Las cosas –por lo menos a escala cuántica– empezaban a desaparecer e interrelacionarse (entrelazamiento cuántico) de un modo “antiintuitivo”… para no decir “mágico” o –peor aún– “espiritual”, venciendo así la idea “intuitiva” de ver “cosas reales”, diciéndonos: las cosas son como las conocemos nosotros ya que somos dueños de lo real; que está dispuesto en algún “afuera” y que decimos tautológicamente que es, porque “es” como decimos que es. Y yo controlo ese “afuera” porque me veo ajeno a lo que veo... pero tal control al conocer es siempre violencia: el ver “cosas” despierta el apetito de nuestra Sombra... tal la Sombra en Santo Tomás, que no creía porque tenía “hambre de ver” y el hambre –ya lo sabemos– es prerrogativa de lo material.
Final paradójico
Usamos aquí el ver y la luz como eje conceptual del conocimiento, adquiriendo un valor simbólico fundamental en la historia. En efecto: el “Oscurantismo” era -al decir de Fulcanelli- la época de una luz que el Iluminismo nunca podría entender... aunque la Epistolæ Obscurorum Virorum (Cartas de los hombres oscuros), que diera tan mala fama a esa época (en el s. XVI se querían quemar todos los textos del Talmud que se encontraran), hubo paralelamente una percepción de otra luz en el Hombre que coincidía con la fe de los que no vieron pero creyeron.

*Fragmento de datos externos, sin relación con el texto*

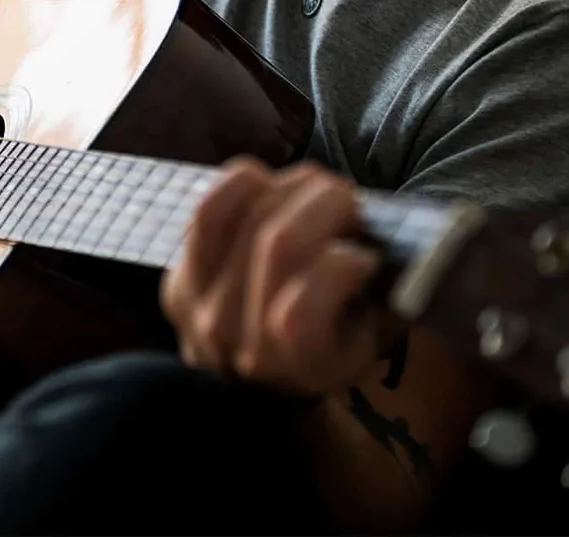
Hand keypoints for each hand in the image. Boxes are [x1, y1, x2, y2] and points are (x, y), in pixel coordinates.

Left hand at [160, 157, 395, 395]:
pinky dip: (246, 186)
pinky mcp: (177, 290)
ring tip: (314, 199)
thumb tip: (375, 241)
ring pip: (251, 215)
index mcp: (310, 367)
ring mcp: (202, 321)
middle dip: (330, 204)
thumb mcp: (380, 326)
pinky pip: (209, 209)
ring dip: (294, 190)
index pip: (317, 292)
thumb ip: (390, 292)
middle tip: (349, 207)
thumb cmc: (343, 338)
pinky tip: (268, 192)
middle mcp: (248, 351)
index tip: (366, 260)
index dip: (351, 260)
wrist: (277, 382)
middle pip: (283, 240)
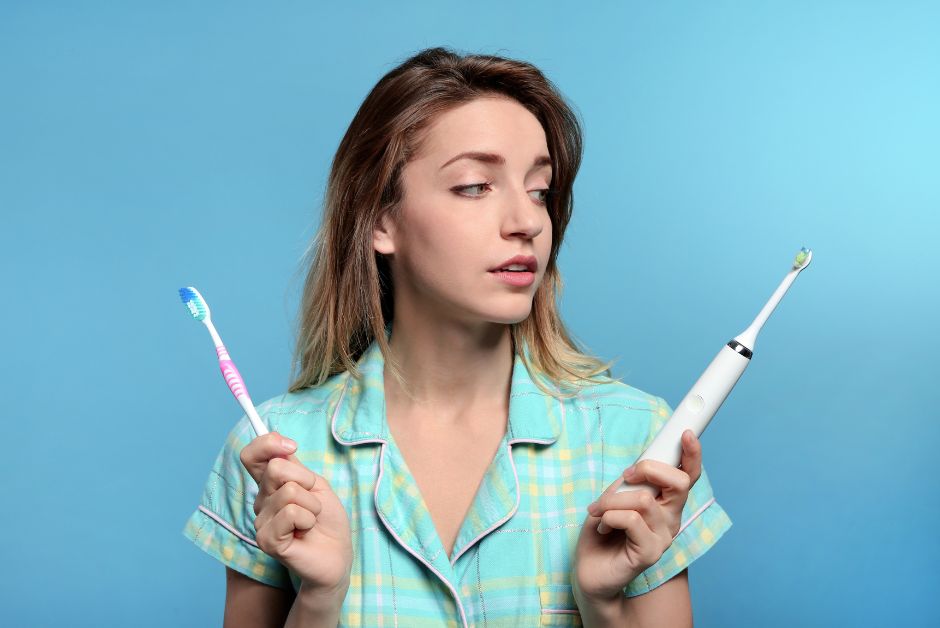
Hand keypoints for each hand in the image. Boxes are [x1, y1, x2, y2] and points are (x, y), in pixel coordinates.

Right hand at [240, 432, 352, 594]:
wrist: (338, 552)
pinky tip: (305, 531)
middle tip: (313, 501)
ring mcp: (261, 521)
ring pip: (289, 492)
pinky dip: (308, 519)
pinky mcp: (266, 539)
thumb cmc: (327, 518)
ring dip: (312, 504)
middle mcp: (261, 501)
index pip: (251, 455)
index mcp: (270, 485)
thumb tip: (279, 444)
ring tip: (311, 520)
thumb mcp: (316, 484)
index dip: (266, 443)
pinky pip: (291, 513)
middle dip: (306, 480)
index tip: (291, 447)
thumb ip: (293, 466)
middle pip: (275, 468)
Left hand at [572, 430, 702, 601]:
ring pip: (644, 499)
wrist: (589, 571)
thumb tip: (638, 468)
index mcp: (666, 503)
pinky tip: (602, 527)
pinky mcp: (650, 553)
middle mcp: (671, 519)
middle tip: (625, 476)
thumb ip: (631, 483)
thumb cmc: (602, 531)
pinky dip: (609, 516)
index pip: (688, 476)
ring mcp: (663, 537)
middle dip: (647, 469)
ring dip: (613, 499)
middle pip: (679, 482)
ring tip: (598, 511)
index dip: (692, 454)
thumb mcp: (615, 497)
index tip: (687, 433)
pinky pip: (631, 520)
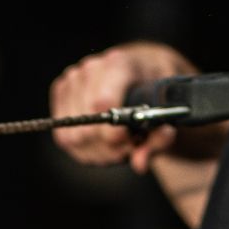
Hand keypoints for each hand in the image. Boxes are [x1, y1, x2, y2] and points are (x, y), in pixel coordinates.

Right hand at [51, 42, 196, 174]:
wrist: (141, 75)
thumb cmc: (155, 95)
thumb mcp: (167, 115)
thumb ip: (160, 139)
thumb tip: (141, 163)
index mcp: (119, 65)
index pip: (101, 105)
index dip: (113, 134)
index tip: (129, 142)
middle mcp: (91, 69)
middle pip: (87, 129)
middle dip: (109, 148)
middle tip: (129, 145)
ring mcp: (72, 80)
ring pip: (73, 138)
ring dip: (99, 151)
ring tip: (117, 143)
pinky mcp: (60, 93)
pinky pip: (65, 139)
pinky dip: (85, 150)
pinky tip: (102, 142)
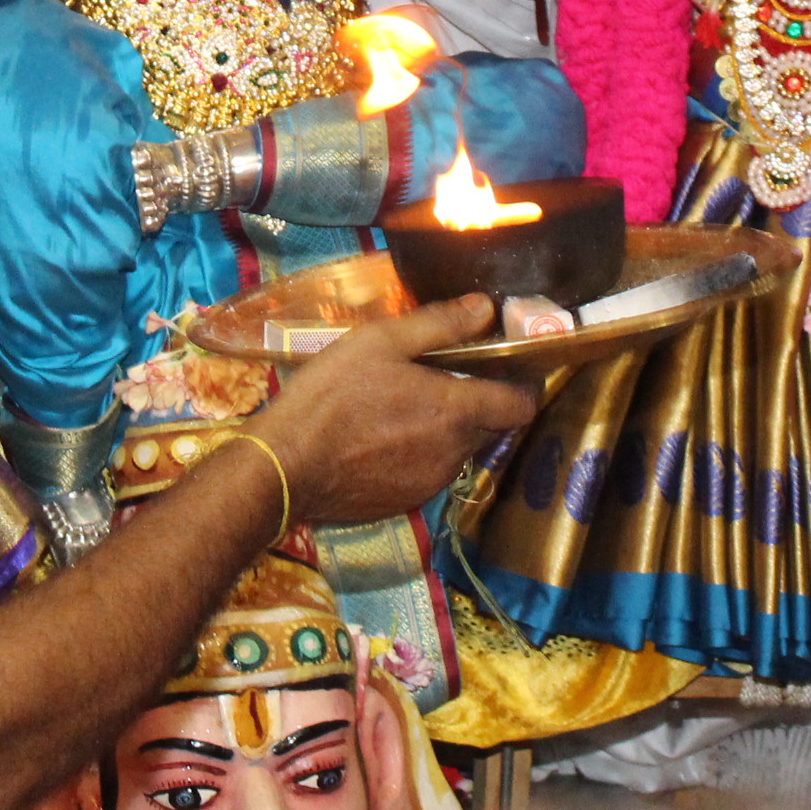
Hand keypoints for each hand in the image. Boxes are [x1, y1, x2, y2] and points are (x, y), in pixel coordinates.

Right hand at [247, 295, 533, 527]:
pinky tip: (385, 435)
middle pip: (492, 426)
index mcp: (456, 411)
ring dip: (449, 427)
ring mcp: (432, 482)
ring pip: (459, 449)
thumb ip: (439, 324)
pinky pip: (430, 470)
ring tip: (409, 404)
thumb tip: (485, 307)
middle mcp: (455, 452)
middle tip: (450, 375)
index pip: (522, 405)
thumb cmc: (331, 396)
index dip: (525, 383)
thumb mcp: (379, 342)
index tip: (512, 365)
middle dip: (482, 401)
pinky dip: (422, 451)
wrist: (286, 467)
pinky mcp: (407, 502)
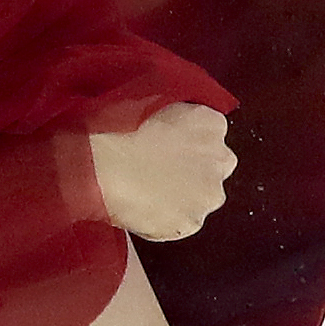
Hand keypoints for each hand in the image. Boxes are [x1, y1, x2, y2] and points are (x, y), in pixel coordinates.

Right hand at [89, 106, 234, 241]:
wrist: (104, 164)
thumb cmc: (117, 130)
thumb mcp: (154, 103)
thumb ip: (175, 117)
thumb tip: (168, 129)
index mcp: (211, 124)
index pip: (210, 135)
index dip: (186, 142)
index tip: (167, 146)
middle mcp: (220, 158)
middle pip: (212, 168)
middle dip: (191, 171)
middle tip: (156, 170)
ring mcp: (208, 194)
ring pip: (199, 198)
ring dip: (181, 197)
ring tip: (145, 191)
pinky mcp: (192, 223)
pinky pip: (180, 222)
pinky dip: (165, 219)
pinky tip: (142, 206)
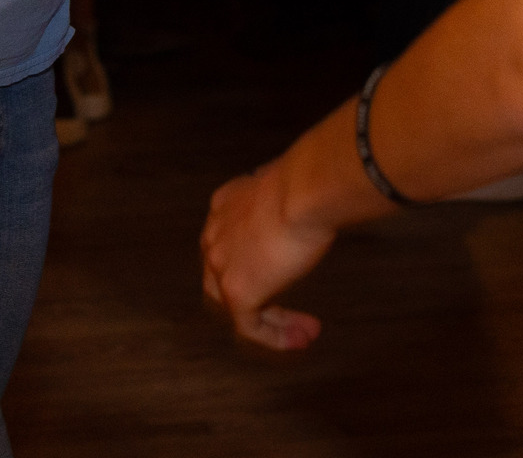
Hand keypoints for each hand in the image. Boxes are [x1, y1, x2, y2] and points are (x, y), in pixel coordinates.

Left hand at [200, 163, 331, 350]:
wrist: (305, 192)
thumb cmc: (307, 183)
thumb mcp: (289, 189)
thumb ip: (286, 204)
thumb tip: (307, 207)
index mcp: (225, 206)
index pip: (232, 244)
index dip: (259, 263)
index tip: (288, 270)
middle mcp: (215, 236)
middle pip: (228, 278)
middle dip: (261, 297)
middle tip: (290, 310)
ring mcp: (222, 266)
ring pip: (239, 305)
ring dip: (272, 320)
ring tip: (302, 332)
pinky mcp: (237, 292)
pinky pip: (250, 326)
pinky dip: (274, 336)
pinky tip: (298, 339)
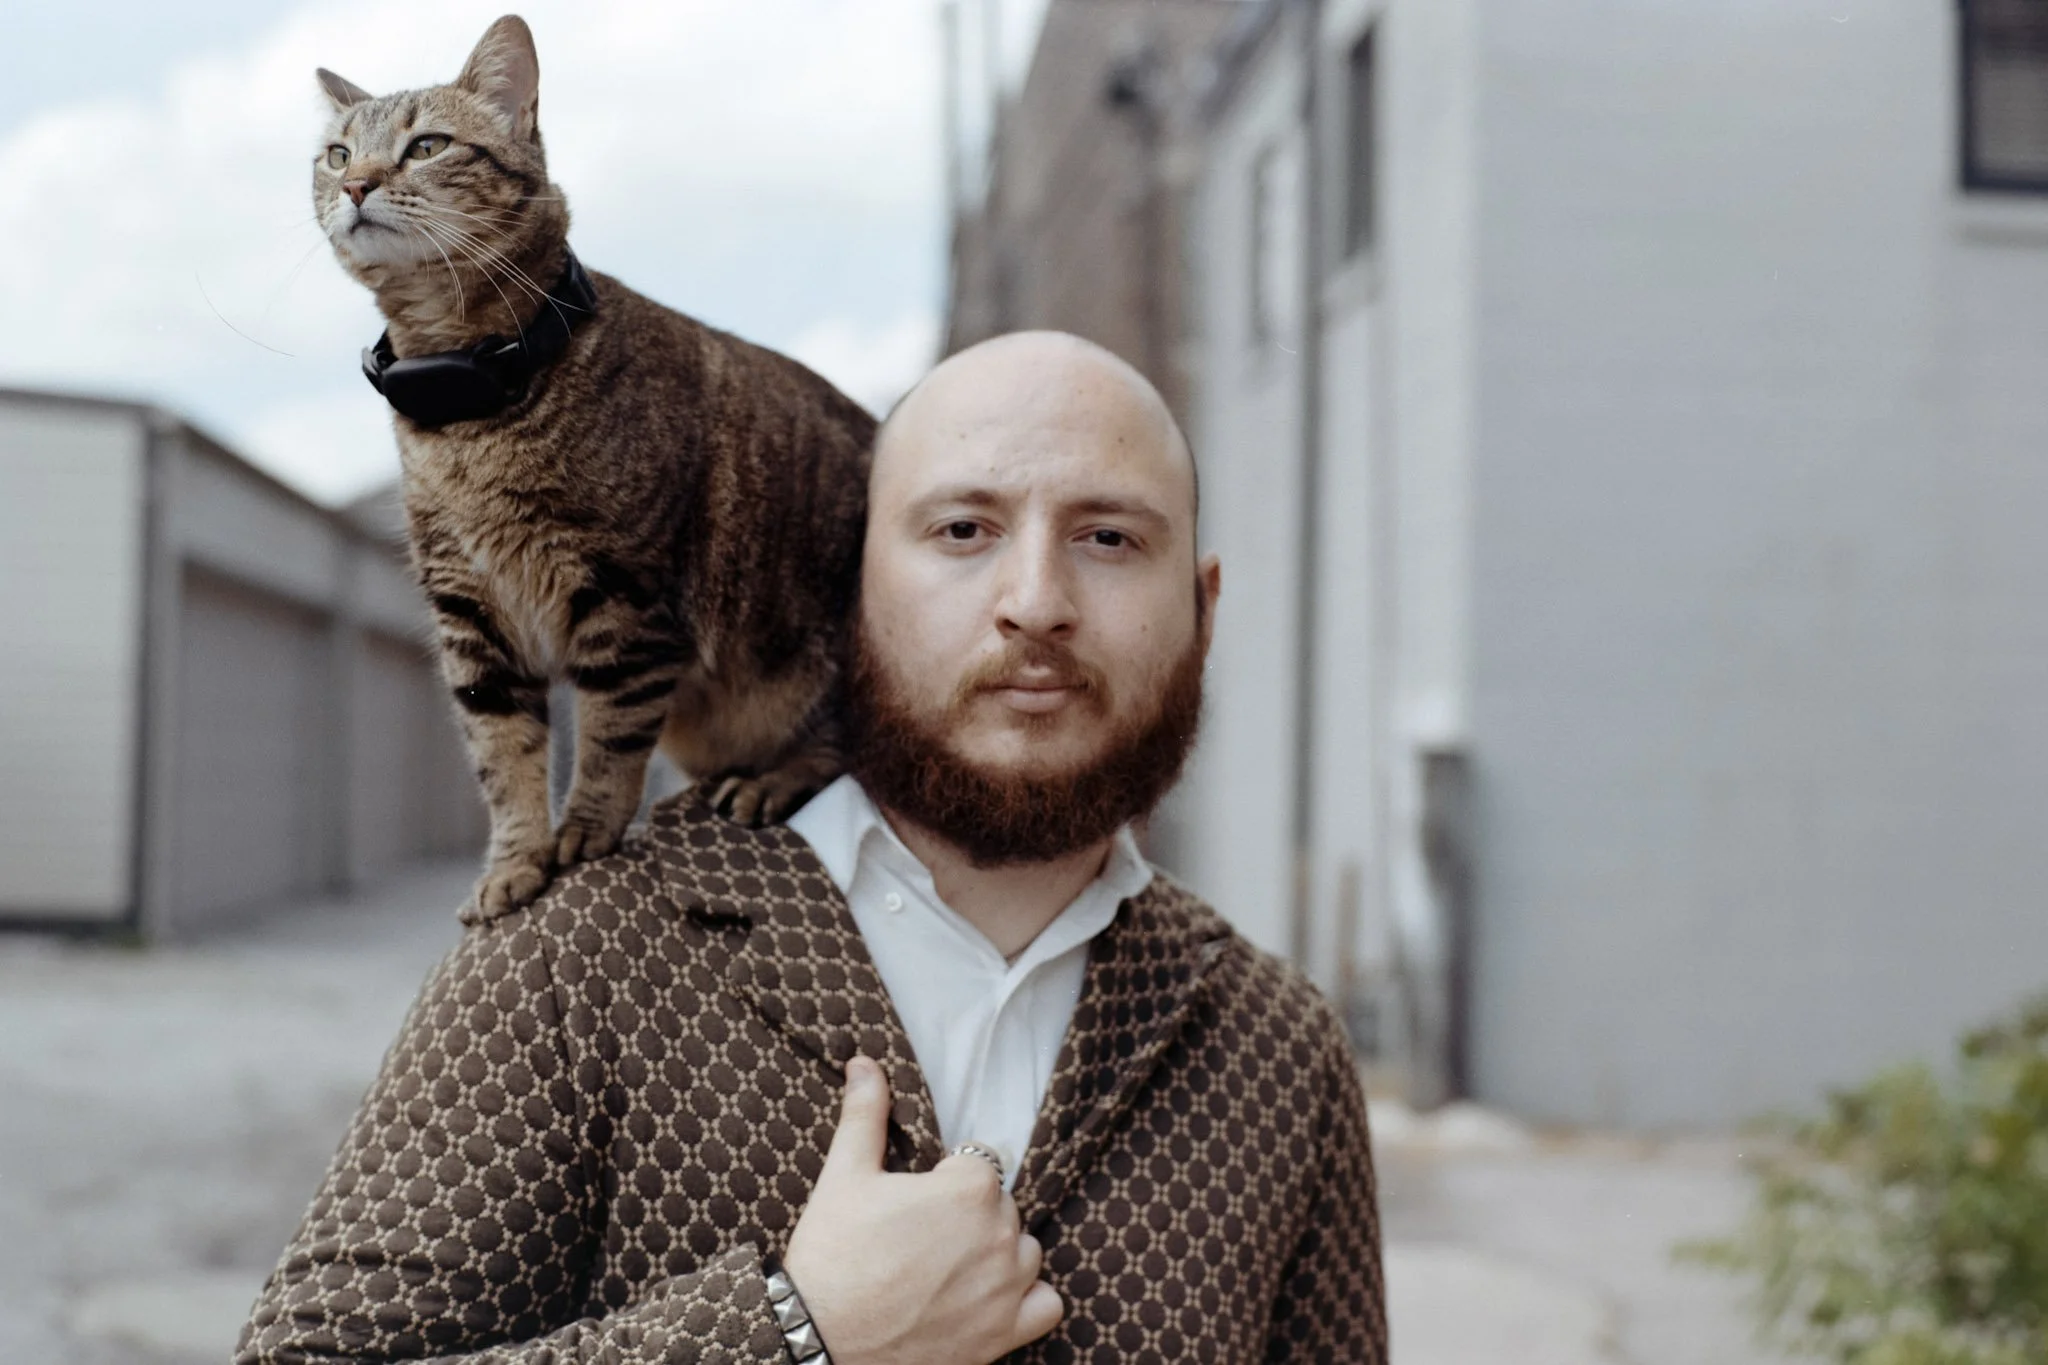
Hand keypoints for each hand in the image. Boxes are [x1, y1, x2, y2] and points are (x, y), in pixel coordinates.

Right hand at [782, 1056, 1062, 1364]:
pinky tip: (991, 1297)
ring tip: (947, 1268)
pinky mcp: (1005, 1334)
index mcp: (969, 1189)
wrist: (818, 1339)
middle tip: (920, 1238)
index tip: (917, 1202)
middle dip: (969, 1216)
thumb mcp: (845, 1175)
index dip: (947, 1181)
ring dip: (998, 1254)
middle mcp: (1000, 1235)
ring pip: (1024, 1251)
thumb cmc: (833, 1255)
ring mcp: (1007, 1288)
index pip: (981, 1166)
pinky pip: (1046, 1304)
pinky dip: (1028, 1299)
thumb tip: (865, 1062)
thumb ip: (865, 1113)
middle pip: (1001, 1208)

Este conflicto reaparece en las sombras donde se debate el Pez Austral: el abismo acuático de Acuario (los remitimos nuevamente a nuestro artículo sobre el zodíaco) que es redescubierto por Jung y su postulado de la Sombra: la invitación a integrar nuestra cara oculta a la cara de la consciencia que abre los ojos a la posibilidad de una luz aunque no se la vea… o precisamente porque no se la ve. La premisa jungiana quizás apareció en el reconocimiento de Belleza y verdadera Luz que aquellos soldados franceses del Frente Occidental reconocieron en sí mismos, a pesar de la tiniebla de la guerra, simbolizada como una luz en el cielo que los transformó de ser máquinas de matar a ser seres psicológicamente íntegros. ¿Era esa luz la Sombra de Jung acusando la idiotez de la guerra?
No podemos explicarnos de qué se trató. Sabemos que hubo infinidad de relatos estremecedores análogos (fantasmas, otras luces, seres luminosos, etc.) en esa y en todas las guerras. Quizás la Sombra de Jung, esa metáfora de la Luz que nos falta para ser “completos antes que perfectos” –como el propio Jung quería y Wilde intuía–, amanece como herramienta para ayudarnos piadosamente a expresar nuestra esencia luminosa, recuperando para alimento de la consciencia, aquel miedo ante la primera noche de la Sombra que nos asustó tras ser expulsados del Edén. Sombra que nos permitirá manifestar plenamente todo lo que en el principio se nos otorgó y que podemos volver a otorgar: lo creativo, lo trascendente y lo universalmente humano... porque sin amor al de la trinchera enemiga, nada somos (1 Corintios 13:2).